**Petit exercice A**
Recopie le passage du texte sur l'OTAN, le FMI et l'Ukraine qui commence par les mots contenant "OTAN ET FMI: PILLER" et s'achève sur "the New Ukraine.", en substituant "Cambridge" à "Oxford".
**Petit exercice B**
Reprends le fil du texte sur l'OTAN, le FMI et l'Ukraine là où il s'arrête, et poursuis-le.

**Texte source**
== == ==

OTAN ET FMI: PILLER L’UKRAINE

Tout cela commence à ressembler à du verbiage, de bonne ou mauvaise foi, qui masque, en tout cas, une vaste stratégie sous-jacente. David Patrikarakos est basé à Londres où il a étudié à Oxford. Il écrit pour le Daily Beast et Politico, mais également pour le New York Times, Financial Times, et Wall Street Journal, et, en ce qui nous concerne, dans la Odessa Review. Celle-ci se dit: A Journal for the New Ukraine.

Peter Pomerantsev, autre contributeur de cette même revue, est né à Kiev mais a suivi ses parents en Allemagne et puis Londres dans les années 70 quand son père, poète et radiophoniste, a été accusé de propagande anti-soviétique avant de travailler pour la BBC. Pomerantsev a écrit pour le Atlantic Monthly, Newsweek, ainsi que le Financial Times. Il qualifie le régime de Vladimir Putin de “dictature post-moderniste”. Il participe à un projet d’étude sur la désinformation (Arena) à la London School of Economics, et, comme Patrikarakos, se spécialise sur l’utilisation des médias social à des fins politiques.

== == ==

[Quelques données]
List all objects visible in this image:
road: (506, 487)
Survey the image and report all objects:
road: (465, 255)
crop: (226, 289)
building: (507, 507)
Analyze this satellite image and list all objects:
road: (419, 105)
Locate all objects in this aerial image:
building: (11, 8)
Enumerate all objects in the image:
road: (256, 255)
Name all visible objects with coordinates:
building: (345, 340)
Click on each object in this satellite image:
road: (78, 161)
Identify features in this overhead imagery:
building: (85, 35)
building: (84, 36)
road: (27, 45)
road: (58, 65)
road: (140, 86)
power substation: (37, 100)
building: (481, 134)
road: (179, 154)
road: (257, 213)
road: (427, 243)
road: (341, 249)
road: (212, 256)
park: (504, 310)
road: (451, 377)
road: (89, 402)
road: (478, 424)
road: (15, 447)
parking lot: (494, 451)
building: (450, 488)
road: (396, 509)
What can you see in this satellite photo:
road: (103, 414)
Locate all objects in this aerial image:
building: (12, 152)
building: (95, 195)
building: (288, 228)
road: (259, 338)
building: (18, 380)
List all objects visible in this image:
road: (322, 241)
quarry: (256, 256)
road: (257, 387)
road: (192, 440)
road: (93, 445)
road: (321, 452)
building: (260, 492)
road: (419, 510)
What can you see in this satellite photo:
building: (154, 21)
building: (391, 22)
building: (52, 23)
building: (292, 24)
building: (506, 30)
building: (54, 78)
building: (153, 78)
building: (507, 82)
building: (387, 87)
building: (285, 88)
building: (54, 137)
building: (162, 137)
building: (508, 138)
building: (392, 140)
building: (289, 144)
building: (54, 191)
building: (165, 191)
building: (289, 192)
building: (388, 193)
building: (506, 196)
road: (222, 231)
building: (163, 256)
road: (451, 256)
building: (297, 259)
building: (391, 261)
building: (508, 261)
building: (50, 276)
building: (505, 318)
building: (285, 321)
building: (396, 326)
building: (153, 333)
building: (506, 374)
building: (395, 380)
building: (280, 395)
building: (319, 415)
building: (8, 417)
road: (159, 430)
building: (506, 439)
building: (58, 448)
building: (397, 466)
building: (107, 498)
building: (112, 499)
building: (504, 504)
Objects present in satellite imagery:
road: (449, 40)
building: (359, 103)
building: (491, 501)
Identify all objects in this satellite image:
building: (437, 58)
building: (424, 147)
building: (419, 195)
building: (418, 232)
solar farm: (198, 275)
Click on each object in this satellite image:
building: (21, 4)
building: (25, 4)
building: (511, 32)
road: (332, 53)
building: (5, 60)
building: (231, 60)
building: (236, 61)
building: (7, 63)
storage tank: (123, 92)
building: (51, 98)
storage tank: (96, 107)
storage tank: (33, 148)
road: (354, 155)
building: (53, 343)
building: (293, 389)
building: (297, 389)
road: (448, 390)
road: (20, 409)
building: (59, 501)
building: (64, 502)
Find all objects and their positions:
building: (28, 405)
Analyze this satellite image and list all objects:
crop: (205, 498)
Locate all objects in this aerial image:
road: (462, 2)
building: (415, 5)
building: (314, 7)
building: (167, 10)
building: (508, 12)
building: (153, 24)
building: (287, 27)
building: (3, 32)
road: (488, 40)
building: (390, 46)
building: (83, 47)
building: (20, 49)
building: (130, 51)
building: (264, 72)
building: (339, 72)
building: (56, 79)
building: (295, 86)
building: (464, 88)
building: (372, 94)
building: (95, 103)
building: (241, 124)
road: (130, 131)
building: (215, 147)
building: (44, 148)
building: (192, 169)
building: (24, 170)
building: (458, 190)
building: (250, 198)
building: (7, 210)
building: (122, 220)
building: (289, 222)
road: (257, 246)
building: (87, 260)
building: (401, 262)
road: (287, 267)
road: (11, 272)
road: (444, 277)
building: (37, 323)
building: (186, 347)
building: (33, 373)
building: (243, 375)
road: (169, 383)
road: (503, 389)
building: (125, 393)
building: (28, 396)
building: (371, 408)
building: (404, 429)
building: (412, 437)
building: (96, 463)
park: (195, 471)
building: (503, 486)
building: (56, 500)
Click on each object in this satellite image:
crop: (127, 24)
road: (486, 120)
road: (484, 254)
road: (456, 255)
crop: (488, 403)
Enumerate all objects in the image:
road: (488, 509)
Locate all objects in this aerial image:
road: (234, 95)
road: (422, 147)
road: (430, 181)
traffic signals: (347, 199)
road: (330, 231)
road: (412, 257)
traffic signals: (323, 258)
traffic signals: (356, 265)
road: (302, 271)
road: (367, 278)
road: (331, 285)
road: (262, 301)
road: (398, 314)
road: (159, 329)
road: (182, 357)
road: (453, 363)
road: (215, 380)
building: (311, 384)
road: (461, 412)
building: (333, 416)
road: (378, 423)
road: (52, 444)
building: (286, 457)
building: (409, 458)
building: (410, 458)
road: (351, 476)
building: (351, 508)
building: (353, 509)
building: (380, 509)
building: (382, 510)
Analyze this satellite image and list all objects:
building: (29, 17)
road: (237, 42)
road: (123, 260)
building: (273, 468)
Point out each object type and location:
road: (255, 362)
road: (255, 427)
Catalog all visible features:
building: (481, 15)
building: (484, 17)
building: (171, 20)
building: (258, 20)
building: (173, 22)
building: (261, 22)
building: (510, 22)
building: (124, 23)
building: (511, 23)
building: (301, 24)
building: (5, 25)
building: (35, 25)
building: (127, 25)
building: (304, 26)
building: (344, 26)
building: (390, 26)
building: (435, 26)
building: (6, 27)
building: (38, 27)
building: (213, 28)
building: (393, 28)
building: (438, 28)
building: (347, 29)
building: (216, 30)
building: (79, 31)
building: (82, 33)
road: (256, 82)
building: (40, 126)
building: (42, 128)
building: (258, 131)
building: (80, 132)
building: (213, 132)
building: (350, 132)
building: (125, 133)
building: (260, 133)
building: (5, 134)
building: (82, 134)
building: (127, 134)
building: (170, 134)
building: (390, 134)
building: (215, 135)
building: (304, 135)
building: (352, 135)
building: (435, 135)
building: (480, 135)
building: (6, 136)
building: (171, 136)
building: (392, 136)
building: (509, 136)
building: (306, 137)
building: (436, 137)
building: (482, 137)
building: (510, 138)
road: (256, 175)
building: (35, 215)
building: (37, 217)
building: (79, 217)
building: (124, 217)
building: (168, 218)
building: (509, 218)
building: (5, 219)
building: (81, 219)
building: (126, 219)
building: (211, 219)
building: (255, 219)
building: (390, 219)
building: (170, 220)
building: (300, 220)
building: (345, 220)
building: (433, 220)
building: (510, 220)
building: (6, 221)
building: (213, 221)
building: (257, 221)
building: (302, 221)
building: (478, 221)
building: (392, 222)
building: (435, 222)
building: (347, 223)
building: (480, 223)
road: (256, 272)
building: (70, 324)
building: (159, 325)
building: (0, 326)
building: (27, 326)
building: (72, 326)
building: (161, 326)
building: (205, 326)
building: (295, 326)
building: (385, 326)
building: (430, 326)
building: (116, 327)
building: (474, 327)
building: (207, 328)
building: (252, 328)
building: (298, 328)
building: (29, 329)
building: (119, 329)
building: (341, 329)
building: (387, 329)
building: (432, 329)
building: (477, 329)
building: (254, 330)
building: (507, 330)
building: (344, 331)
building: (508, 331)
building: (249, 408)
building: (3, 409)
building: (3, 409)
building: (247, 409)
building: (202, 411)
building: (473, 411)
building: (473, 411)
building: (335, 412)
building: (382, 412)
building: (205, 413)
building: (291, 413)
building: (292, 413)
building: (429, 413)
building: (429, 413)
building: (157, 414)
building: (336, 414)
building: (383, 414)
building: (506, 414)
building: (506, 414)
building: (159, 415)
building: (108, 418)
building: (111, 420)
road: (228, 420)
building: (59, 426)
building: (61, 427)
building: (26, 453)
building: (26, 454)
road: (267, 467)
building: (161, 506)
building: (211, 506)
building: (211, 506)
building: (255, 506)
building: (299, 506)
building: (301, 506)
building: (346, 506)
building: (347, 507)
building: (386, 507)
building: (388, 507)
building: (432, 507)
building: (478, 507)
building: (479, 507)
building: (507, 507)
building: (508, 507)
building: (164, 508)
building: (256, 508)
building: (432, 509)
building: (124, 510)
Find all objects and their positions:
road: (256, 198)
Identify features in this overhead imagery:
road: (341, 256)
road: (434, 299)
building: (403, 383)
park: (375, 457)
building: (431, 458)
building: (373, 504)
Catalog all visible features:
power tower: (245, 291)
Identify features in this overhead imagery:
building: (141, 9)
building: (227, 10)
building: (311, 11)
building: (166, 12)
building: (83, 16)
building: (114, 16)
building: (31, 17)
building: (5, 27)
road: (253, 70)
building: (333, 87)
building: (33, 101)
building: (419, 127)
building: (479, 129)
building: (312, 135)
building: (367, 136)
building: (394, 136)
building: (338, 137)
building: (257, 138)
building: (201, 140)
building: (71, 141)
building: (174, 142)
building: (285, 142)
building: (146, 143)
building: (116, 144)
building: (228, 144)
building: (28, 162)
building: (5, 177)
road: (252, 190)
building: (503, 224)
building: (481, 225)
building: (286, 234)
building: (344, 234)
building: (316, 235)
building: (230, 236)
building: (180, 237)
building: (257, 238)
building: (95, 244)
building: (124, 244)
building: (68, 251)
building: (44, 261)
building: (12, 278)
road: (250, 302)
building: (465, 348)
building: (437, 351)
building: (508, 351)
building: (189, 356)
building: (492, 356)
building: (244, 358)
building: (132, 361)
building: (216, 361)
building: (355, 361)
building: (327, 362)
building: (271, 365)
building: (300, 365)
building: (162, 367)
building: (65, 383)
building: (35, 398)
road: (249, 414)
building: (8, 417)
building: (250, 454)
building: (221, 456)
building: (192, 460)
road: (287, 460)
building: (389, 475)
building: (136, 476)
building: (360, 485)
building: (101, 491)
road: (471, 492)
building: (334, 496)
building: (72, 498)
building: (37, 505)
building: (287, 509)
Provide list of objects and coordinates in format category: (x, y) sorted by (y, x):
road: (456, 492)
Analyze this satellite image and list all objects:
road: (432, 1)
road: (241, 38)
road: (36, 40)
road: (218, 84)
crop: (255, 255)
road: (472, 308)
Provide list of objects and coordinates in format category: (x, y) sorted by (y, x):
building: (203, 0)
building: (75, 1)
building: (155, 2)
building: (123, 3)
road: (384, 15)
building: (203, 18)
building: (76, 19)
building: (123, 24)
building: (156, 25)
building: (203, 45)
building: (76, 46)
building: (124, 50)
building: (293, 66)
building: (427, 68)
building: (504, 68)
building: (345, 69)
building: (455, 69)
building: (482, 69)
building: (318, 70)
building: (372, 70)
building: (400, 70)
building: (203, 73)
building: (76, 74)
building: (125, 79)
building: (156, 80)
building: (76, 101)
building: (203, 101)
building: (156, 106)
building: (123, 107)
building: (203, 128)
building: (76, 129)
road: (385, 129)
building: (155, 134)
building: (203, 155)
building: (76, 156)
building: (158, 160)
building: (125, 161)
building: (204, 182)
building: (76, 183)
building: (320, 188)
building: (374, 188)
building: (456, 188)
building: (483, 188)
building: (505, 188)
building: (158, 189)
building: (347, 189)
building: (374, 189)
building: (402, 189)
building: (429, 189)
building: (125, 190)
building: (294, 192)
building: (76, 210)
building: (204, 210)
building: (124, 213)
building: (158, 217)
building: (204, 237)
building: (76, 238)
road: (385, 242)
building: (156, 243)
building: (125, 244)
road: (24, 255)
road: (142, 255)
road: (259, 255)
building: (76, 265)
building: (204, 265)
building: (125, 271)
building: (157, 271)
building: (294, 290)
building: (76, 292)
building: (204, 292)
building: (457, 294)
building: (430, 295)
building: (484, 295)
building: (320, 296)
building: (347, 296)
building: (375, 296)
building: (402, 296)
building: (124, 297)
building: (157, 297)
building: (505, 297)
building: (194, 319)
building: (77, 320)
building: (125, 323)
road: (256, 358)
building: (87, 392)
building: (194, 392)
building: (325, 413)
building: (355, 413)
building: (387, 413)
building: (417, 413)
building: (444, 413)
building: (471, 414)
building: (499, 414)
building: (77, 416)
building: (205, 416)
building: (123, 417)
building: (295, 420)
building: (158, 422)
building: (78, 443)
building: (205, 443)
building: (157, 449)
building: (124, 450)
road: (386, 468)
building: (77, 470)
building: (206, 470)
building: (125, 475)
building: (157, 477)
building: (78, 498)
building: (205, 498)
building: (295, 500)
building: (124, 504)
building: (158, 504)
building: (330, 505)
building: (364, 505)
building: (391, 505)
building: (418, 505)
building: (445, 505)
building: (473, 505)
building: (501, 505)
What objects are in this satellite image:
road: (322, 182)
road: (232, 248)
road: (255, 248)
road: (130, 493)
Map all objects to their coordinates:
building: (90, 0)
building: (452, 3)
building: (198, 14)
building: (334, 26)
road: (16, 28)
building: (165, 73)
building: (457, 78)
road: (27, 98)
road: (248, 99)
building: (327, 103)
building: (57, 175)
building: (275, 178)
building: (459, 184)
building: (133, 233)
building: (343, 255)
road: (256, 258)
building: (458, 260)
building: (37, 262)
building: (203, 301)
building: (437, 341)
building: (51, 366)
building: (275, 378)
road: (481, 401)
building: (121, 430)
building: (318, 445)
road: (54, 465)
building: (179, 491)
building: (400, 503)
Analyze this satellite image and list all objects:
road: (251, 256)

== == ==

**Résultat A**
OTAN ET FMI: PILLER L’UKRAINE

Tout cela commence à ressembler à du verbiage, de bonne ou mauvaise foi, qui masque, en tout cas, une vaste stratégie sous-jacente. David Patrikarakos est basé à Londres où il a étudié à Cambridge. Il écrit pour le Daily Beast et Politico, mais également pour le New York Times, Financial Times, et Wall Street Journal, et, en ce qui nous concerne, dans la Odessa Review. Celle-ci se dit: A Journal for the New Ukraine.

**Résultat B**
Bohdana Kostiuk, encore une nouvelle journaliste de Kiev, est correspondante à la Radio Free Europe/Radio Liberty, une radio basée à Washington, visant l’Europe de l’Est, l’Asie centrale et le Moyen-Orient, fondée en 1949 comme source de propagande anti-communiste par le National Committee for a Free Europe. Sa politique de diffusion était établie à l’origine avec le concours de la CIA et du département d’Etat. Jusqu’en 1995 son quartier-général se trouvait à Munich, le plus près possible de l’Europe de l’Est, avant de déménager à Prague en république Tchèque après la chute de l’URSS.

Kostiuk répercute l’idée, selon elle fort répandue parmi les “experts” ukrainiens, que la Russie pourrait attaquer le sud de l’Ukraine à partie de la Transnistrie, un Etat pro-russe non reconnu entre la Moldavie et l’Ukraine, où elle a des troupes stationnées.

Barack Obama en discussion avec Viktor Yanukovych lors du sommet sur la sécurité nucléaire à Séoul en 2012. Les Etats-Unis essayaient d’attirer le président ukrainien dans leur camp, avant de le renverser quand il a préféré la Russie.

Tous construisent l’image que la Russie est l’agresseur dans le cas, entre autres, de l’Ukraine, et abondent aux vues du nouveau président. “Le ‘Monde Russe’ transforme tout ce qu’il touche en ruine et en désolation. Regardez l’Abkhazie, l’Ossétie du Sud, la Transnistrie, le Donbass occupé et la Crimée occupée. Selon la doctrine responsable du ‘Monde Russe’, toute l’Europe doit ressembler à Kaliningrad et Donetsk occupée», a dit Poroshenko à la conférence sur la sécurité à Munich en février 2018.

Pour Paul Craig Roberts, ces journalistes de la nouvelle génération ainsi que “les manifestants idéalistes sincères qui sont descendus dans la rue sans être payés [lors de l’EuroMaidan] sont des dupes crédules au service d’un complot pour détruire leur pays”.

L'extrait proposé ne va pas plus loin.